Supplied material Start Marker

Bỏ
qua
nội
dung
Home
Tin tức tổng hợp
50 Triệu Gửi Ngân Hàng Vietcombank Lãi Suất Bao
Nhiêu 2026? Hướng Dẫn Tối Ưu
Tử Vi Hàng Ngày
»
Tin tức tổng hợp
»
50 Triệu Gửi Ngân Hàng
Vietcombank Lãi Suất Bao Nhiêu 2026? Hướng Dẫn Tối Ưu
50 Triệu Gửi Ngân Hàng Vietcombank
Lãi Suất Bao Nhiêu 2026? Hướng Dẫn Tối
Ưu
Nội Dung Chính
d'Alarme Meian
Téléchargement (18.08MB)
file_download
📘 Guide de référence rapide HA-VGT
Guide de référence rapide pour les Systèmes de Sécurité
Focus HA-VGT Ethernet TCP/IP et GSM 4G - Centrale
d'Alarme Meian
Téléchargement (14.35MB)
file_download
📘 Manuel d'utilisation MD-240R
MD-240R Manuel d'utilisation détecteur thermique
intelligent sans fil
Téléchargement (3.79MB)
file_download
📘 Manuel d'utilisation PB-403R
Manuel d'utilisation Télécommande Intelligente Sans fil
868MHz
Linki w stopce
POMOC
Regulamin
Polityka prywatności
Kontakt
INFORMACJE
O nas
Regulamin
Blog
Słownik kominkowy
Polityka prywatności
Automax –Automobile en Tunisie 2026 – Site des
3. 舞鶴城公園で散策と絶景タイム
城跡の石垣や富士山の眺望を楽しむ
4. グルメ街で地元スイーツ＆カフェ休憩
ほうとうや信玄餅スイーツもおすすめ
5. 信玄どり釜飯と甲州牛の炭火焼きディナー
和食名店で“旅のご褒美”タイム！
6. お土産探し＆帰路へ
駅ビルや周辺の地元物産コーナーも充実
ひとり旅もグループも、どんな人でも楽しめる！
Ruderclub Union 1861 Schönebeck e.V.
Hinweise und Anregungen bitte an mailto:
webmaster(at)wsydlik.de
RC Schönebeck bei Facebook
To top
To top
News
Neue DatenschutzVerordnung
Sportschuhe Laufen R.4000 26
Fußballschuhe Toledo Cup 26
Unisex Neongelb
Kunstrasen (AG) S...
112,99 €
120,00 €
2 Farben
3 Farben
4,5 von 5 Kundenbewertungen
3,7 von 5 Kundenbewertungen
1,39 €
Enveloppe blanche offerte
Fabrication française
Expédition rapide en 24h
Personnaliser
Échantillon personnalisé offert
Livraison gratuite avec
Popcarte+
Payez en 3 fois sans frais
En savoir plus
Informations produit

Supplied material End Marker

Can you reproduce the lines of the records, changing every "Kundenbewertungen" to "Bewertungen" and leaving everything else untouched?

▶ _Task output_
Bỏ
qua
nội
dung
Home
Tin tức tổng hợp
50 Triệu Gửi Ngân Hàng Vietcombank Lãi Suất Bao
Nhiêu 2026? Hướng Dẫn Tối Ưu
Tử Vi Hàng Ngày
»
Tin tức tổng hợp
»
50 Triệu Gửi Ngân Hàng
Vietcombank Lãi Suất Bao Nhiêu 2026? Hướng Dẫn Tối Ưu
50 Triệu Gửi Ngân Hàng Vietcombank
Lãi Suất Bao Nhiêu 2026? Hướng Dẫn Tối
Ưu
Nội Dung Chính
d'Alarme Meian
Téléchargement (18.08MB)
file_download
📘 Guide de référence rapide HA-VGT
Guide de référence rapide pour les Systèmes de Sécurité
Focus HA-VGT Ethernet TCP/IP et GSM 4G - Centrale
d'Alarme Meian
Téléchargement (14.35MB)
file_download
📘 Manuel d'utilisation MD-240R
MD-240R Manuel d'utilisation détecteur thermique
intelligent sans fil
Téléchargement (3.79MB)
file_download
📘 Manuel d'utilisation PB-403R
Manuel d'utilisation Télécommande Intelligente Sans fil
868MHz
Linki w stopce
POMOC
Regulamin
Polityka prywatności
Kontakt
INFORMACJE
O nas
Regulamin
Blog
Słownik kominkowy
Polityka prywatności
Automax –Automobile en Tunisie 2026 – Site des
3. 舞鶴城公園で散策と絶景タイム
城跡の石垣や富士山の眺望を楽しむ
4. グルメ街で地元スイーツ＆カフェ休憩
ほうとうや信玄餅スイーツもおすすめ
5. 信玄どり釜飯と甲州牛の炭火焼きディナー
和食名店で“旅のご褒美”タイム！
6. お土産探し＆帰路へ
駅ビルや周辺の地元物産コーナーも充実
ひとり旅もグループも、どんな人でも楽しめる！
Ruderclub Union 1861 Schönebeck e.V.
Hinweise und Anregungen bitte an mailto:
webmaster(at)wsydlik.de
RC Schönebeck bei Facebook
To top
To top
News
Neue DatenschutzVerordnung
Sportschuhe Laufen R.4000 26
Fußballschuhe Toledo Cup 26
Unisex Neongelb
Kunstrasen (AG) S...
112,99 €
120,00 €
2 Farben
3 Farben
4,5 von 5 Bewertungen
3,7 von 5 Bewertungen
1,39 €
Enveloppe blanche offerte
Fabrication française
Expédition rapide en 24h
Personnaliser
Échantillon personnalisé offert
Livraison gratuite avec
Popcarte+
Payez en 3 fois sans frais
En savoir plus
Informations produit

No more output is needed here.